Possible complications
In the absence of timely medical care, the risk of developing serious complications increases:
- hormonal disorders;
- partial or complete paralysis;
- epileptic seizures;
- toxic-infectious shock;
- swelling of the brain;
- cerebral hypotension;
- pulmonary edema;
- acute renal failure;
- gastrointestinal bleeding.
It is rare that meningococcal infection in an adult occurs without consequences.
Sometimes the development of asthenic syndrome is observed. The patient recovers completely, but is troubled by weakness, lethargy and headaches. In some situations, a complication after pathology is increased intracranial pressure (hypertensive syndrome). Hearing deteriorates or muscle strength decreases on one side of the body.
Meningococcal infection is a serious disease, complications in which arise not only during treatment, but also after recovery. Timely emergency care will help save the patient’s life, which is recommended to go to the hospital when the first symptoms appear in adults.
Prevention
Prevention of meningococcal meningitis involves minimizing risk factors that predispose it to its occurrence:
- Reducing contact with sick people who suffer from a runny nose and cough. Personal protective equipment should be used, and mucous membranes should be washed after each contact.

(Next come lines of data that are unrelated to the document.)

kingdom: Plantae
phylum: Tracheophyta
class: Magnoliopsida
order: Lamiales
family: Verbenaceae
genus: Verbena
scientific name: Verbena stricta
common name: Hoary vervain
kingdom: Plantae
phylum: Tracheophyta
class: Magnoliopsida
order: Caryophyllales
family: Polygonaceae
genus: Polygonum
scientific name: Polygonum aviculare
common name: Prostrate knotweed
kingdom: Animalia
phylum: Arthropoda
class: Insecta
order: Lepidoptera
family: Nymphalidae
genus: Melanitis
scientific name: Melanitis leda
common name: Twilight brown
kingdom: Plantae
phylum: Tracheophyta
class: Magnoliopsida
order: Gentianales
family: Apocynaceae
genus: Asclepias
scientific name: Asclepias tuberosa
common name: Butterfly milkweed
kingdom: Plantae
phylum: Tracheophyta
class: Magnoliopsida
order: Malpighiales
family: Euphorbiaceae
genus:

- Avoid visiting places with large crowds of people (potential carriers of bacteria) during periods of increased respiratory diseases.
- Strengthen the immune system through hardening, balanced nutrition and vitamin complexes.
If alarming signs and acute pain in the back of the head appear, which is accompanied by high temperature, chills and fever, you should immediately call a doctor. Delay can speed up the process of intoxication and the development of pathogenic microflora, which will not be without consequences for later life.